The passage of the construction and operations referendum by the residents of the Milford School District will mean that home owners within the district will see an increase in their annual school tax. The Milford School District is proposing to phase the tax increase in over a period of three years. According to school officials, in year one a family with a home having an approximate market value of $150,000 can expect to see a monthly increase of approximately $5.69. A family with a $250,000 market value home can expect a monthly increase of approximately $9.84 during year one. The accumulative monthly increases over three years, on a home having an approximate market value of $150,000, can expect a monthly increase of approximately $19.05. The accumulative monthly increases over three years, on a home having an approximate market value of $250,000 can expect a monthly increase of approximately $31.75.

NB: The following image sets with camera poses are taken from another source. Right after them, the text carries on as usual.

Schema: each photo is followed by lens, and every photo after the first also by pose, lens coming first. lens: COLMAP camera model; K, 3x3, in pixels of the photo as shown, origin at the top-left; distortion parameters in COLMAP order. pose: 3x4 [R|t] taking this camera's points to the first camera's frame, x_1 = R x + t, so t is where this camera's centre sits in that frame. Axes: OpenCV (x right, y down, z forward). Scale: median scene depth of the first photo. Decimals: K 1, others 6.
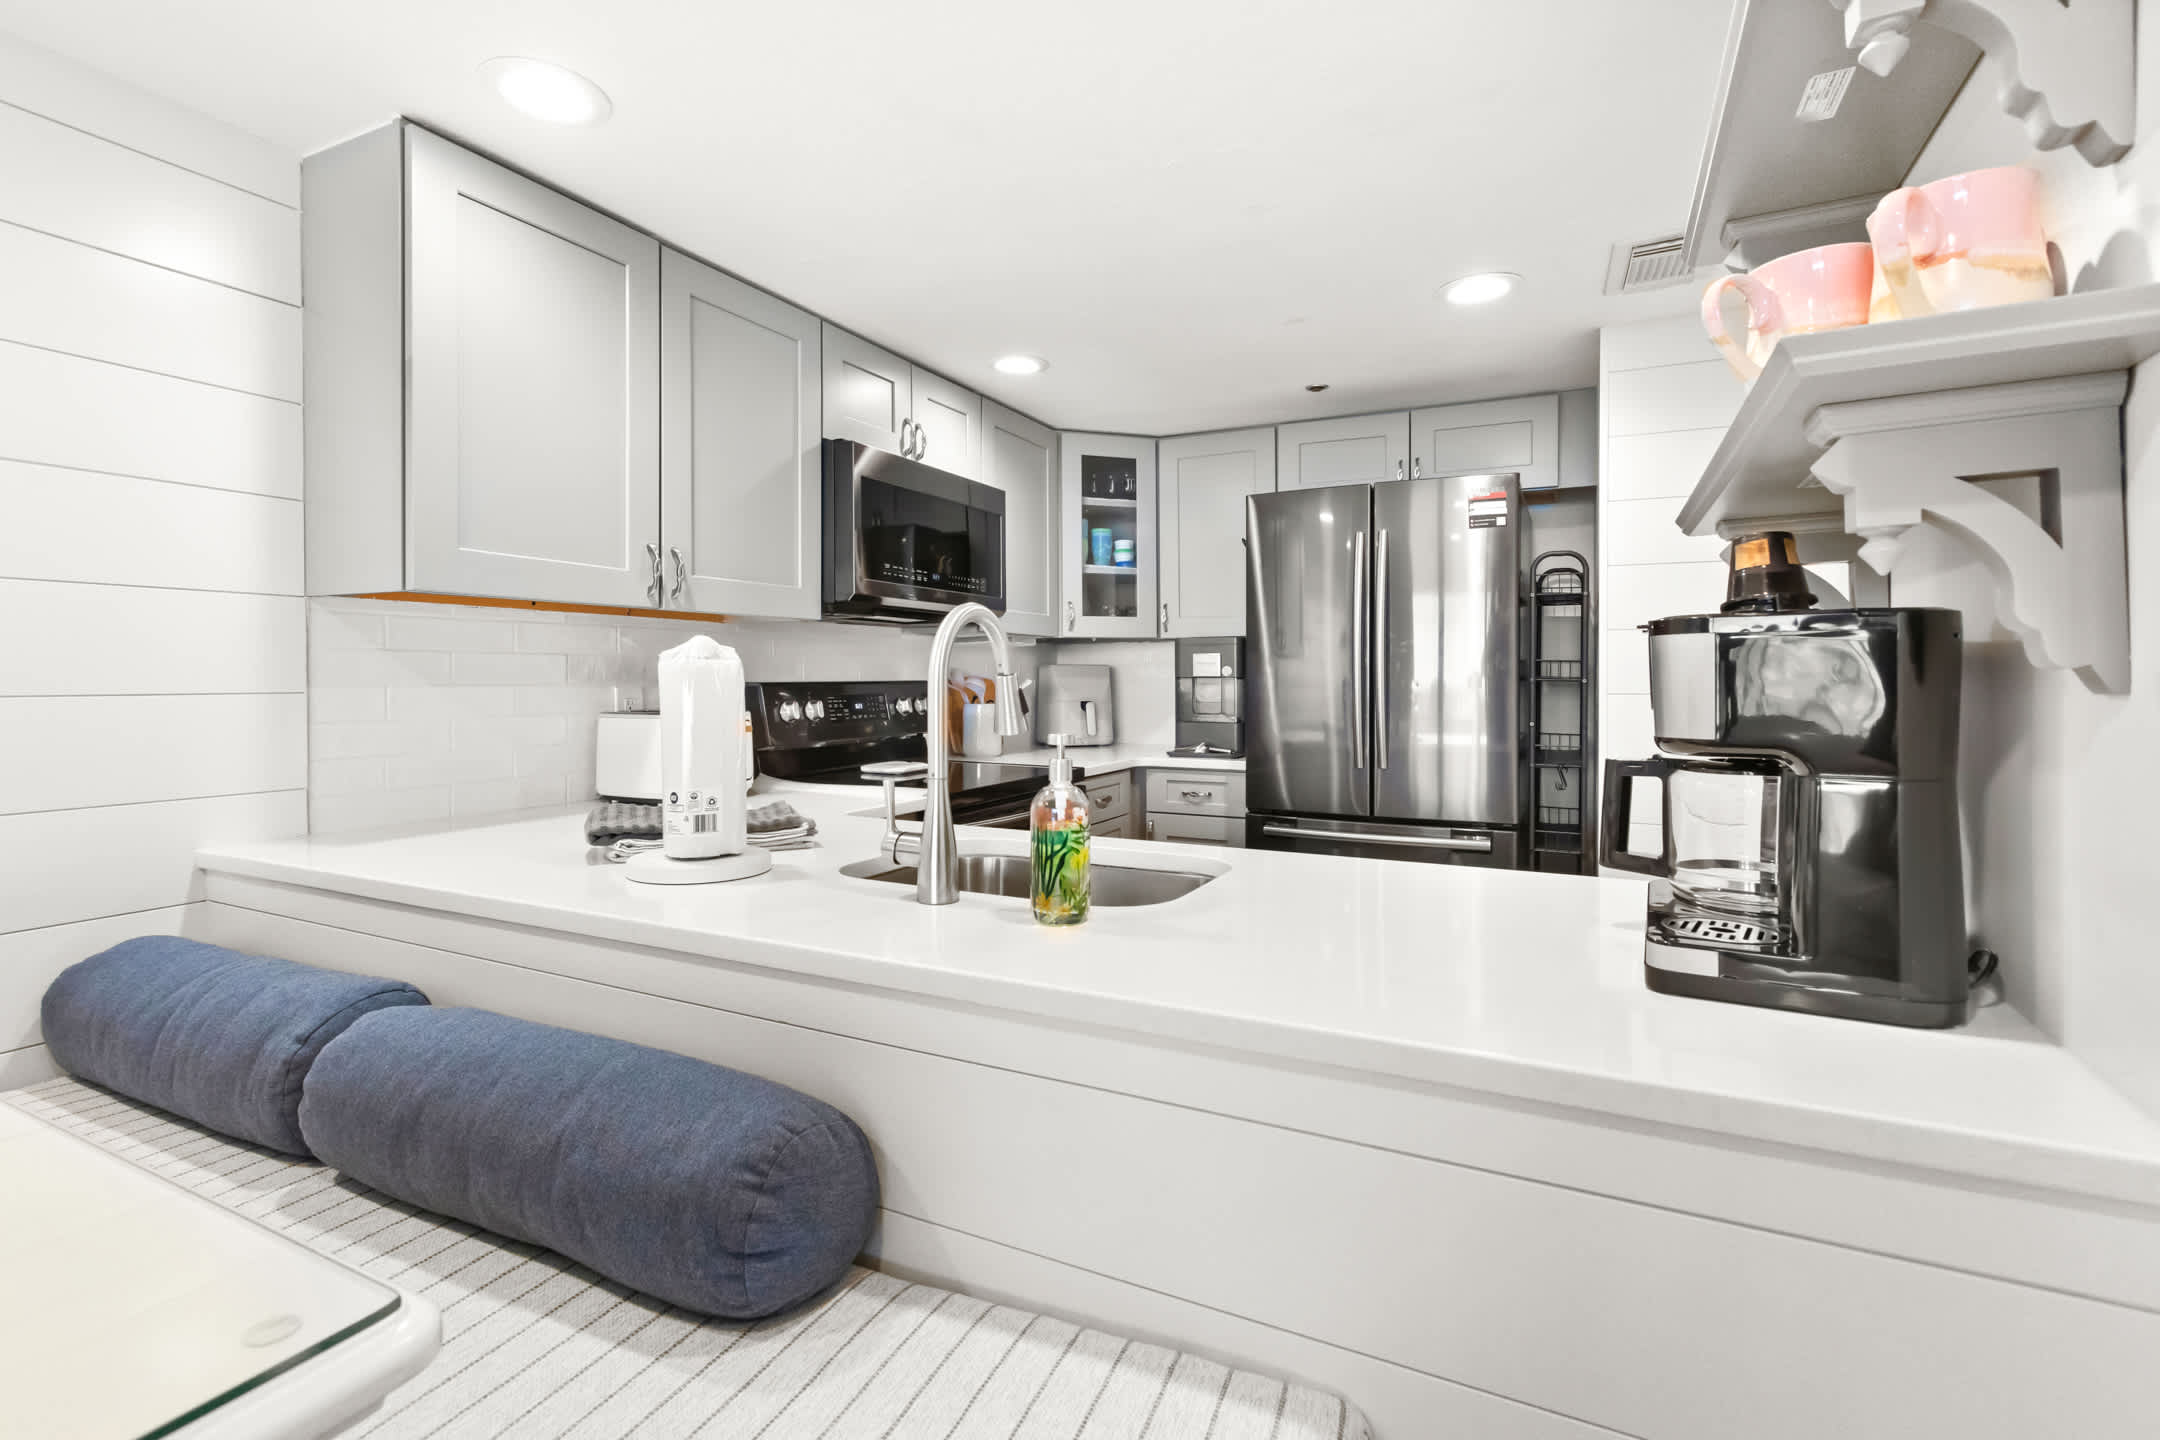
lens RADIAL K [[994.2, 0, 1088.3], [0, 994.2, 669.6], [0, 0, 1]] dist [0.000172, -0.001146]
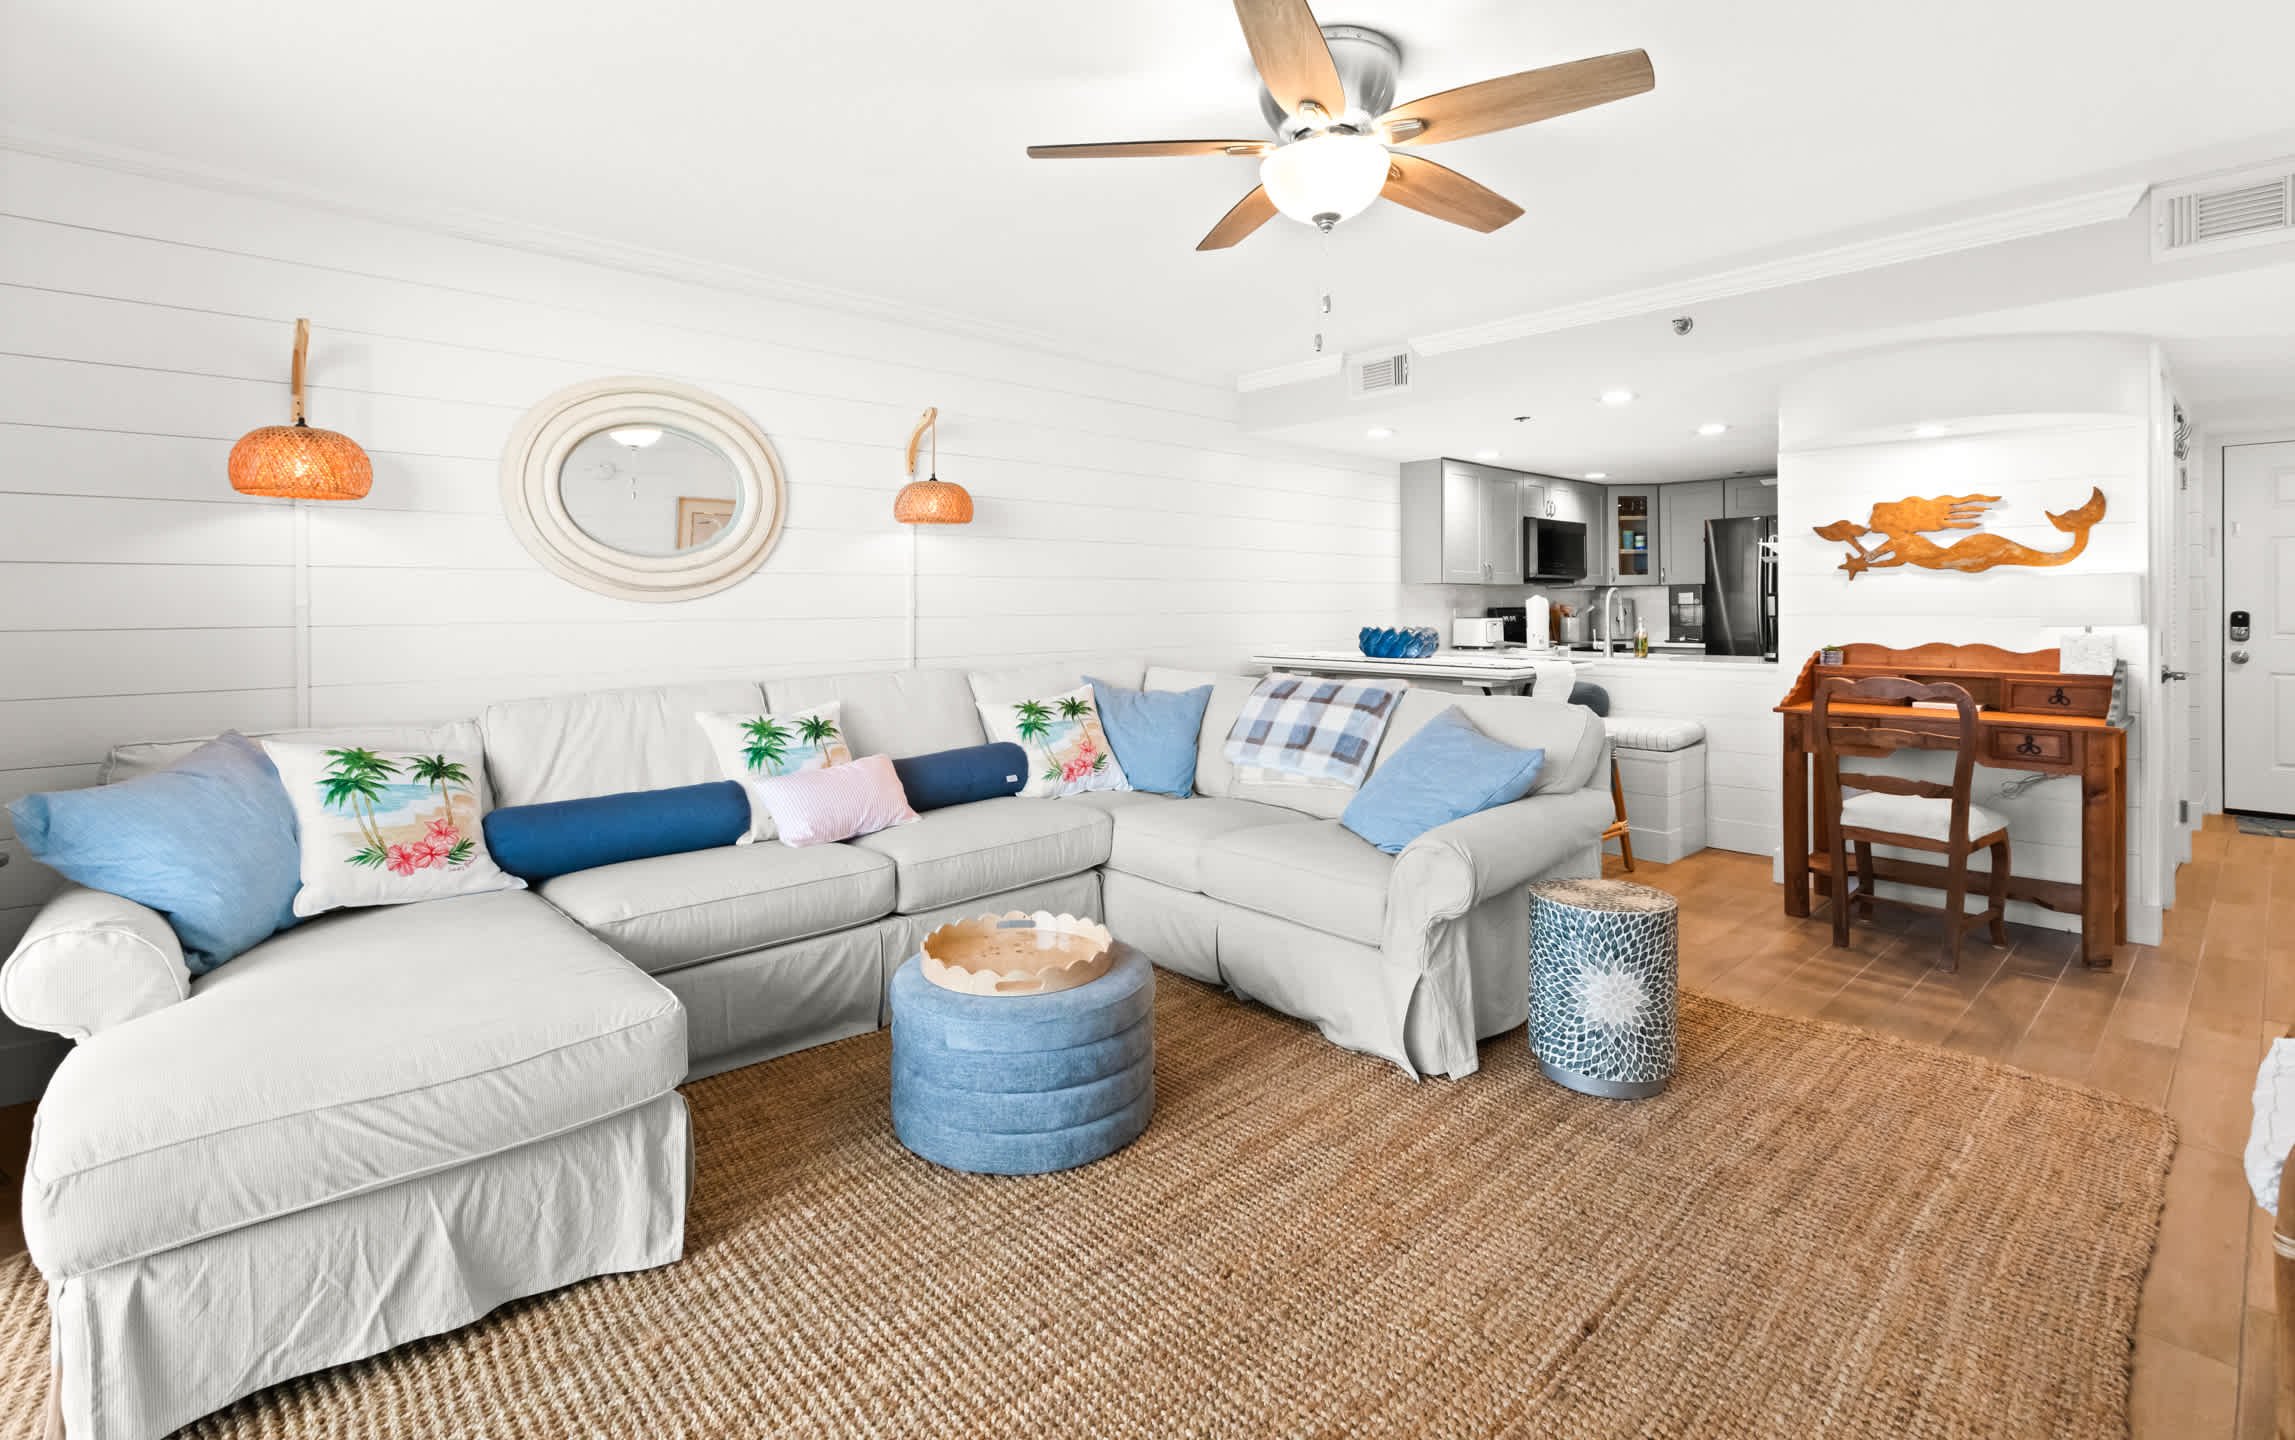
lens RADIAL K [[1092.4, 0, 1143.4], [0, 1092.4, 613.0], [0, 0, 1]] dist [0.000419, 0.000259]
pose [[0.934722, -0.005270, -0.355340, -0.137502], [0.010461, 0.999865, 0.012691, -0.015842], [0.355225, -0.015580, 0.934651, -1.637111]]
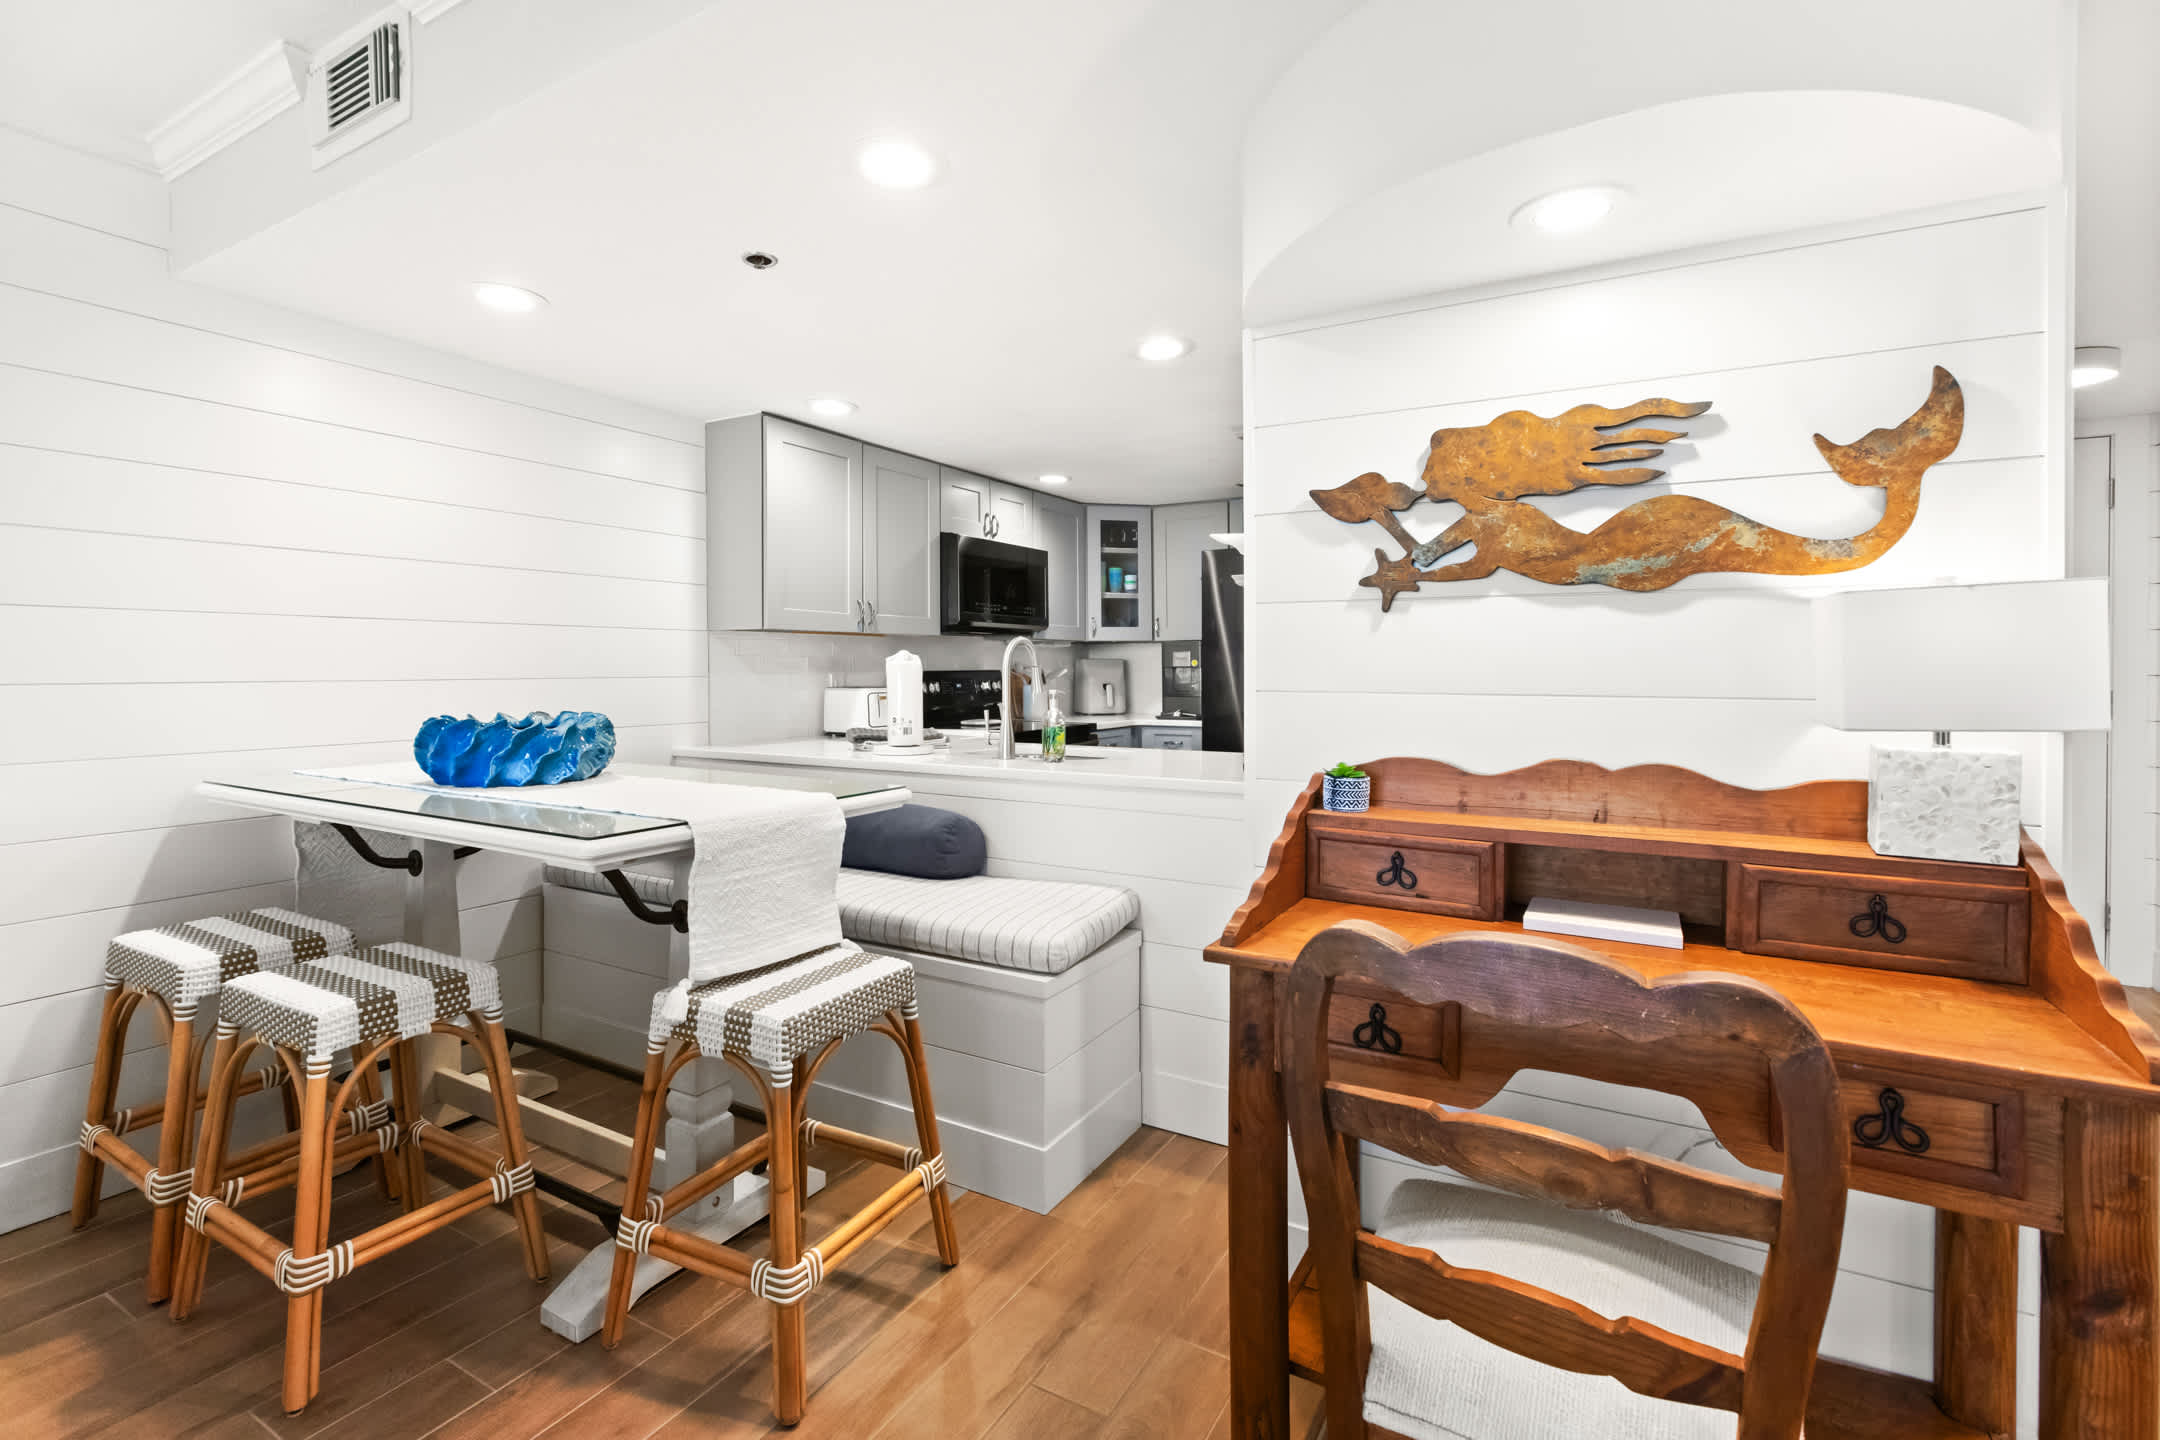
lens RADIAL K [[994.2, 0, 1088.3], [0, 994.2, 669.6], [0, 0, 1]] dist [0.000172, -0.001146]
pose [[0.997666, -0.004043, -0.068158, 0.085797], [0.004746, 0.999937, 0.010167, -0.005036], [0.068112, -0.010466, 0.997623, -0.567071]]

As part of their community outreach, the District is informing homeowners age 65 and over that they are eligible for a tax credit against regular school property taxes of 50 percent, up to $500. This credit may only be used against property taxes on a primary residence and taxpayers must pay their property tax bill in full by the end of each tax year in order to qualify for this credit for the subsequent property tax year. To receive a tax credit, homeowners 65 or older must complete an application for the credit and submit it to the county in which they reside. The amount of credit will be deducted from the property tax bill before it is mailed to the residents by the County. If the resident qualifies for the Senior School Property Tax Relief program they will not need to reapply each year.

Superintendent Kohel is urging Milford School District residents to get involved with the process and states that anyone interested on serving on the Facilities Advisory Committee or on a Community Support Committee can either call her office or email her at  Kohel states that once the district receives the final approval from the PLUS Committee, school officials will choose a final date for the referendum and begin working on a full campaign to garner support for the referendum.